▸ DATA FOR THIS TASK
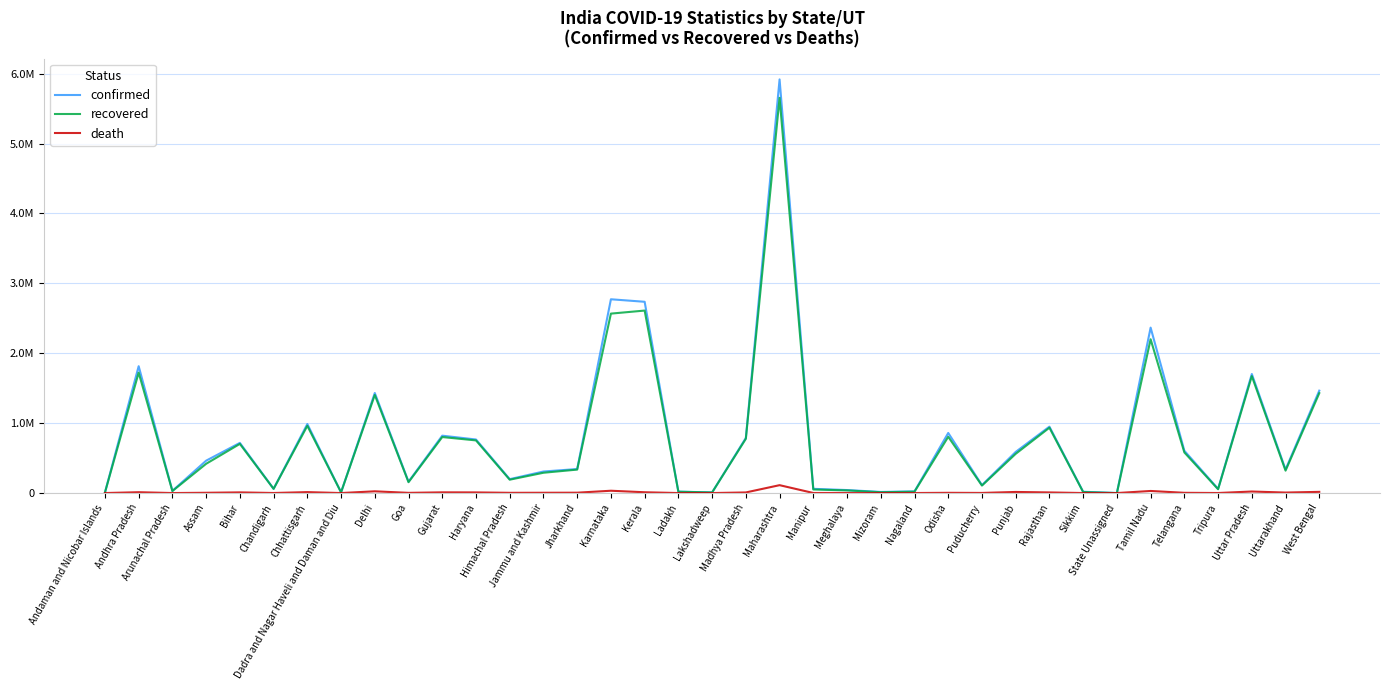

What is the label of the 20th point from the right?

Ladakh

---

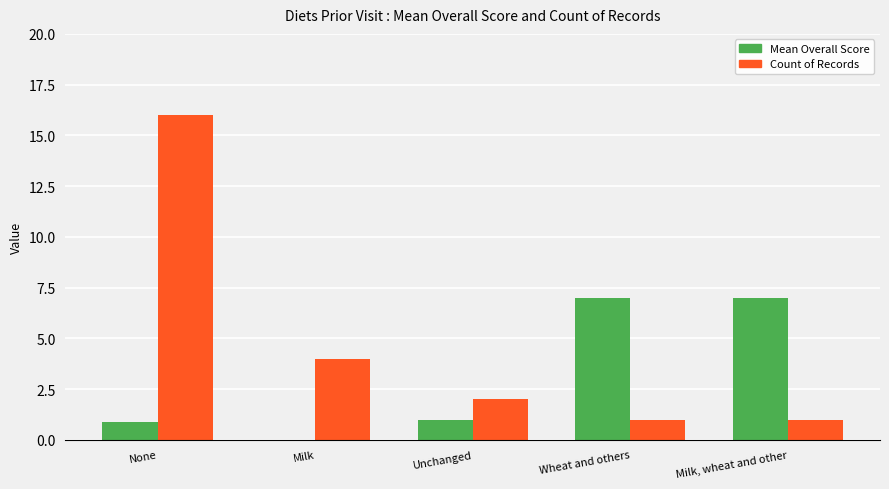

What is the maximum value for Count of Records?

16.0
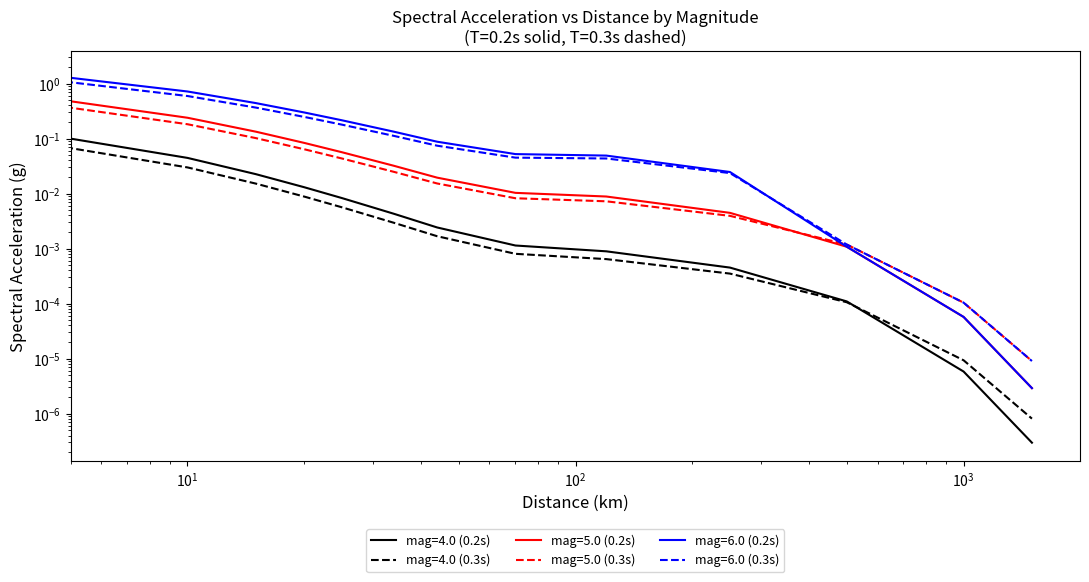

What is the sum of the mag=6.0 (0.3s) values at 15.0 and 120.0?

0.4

▸ REQUIRED WORK
Which of the lines above contain the string "What"? Show each of them in full, treating uppercase and lowercase as different.

▸ SOLUTION BELOW
What is the label of the 20th point from the right?
What is the maximum value for Count of Records?
What is the sum of the mag=6.0 (0.3s) values at 15.0 and 120.0?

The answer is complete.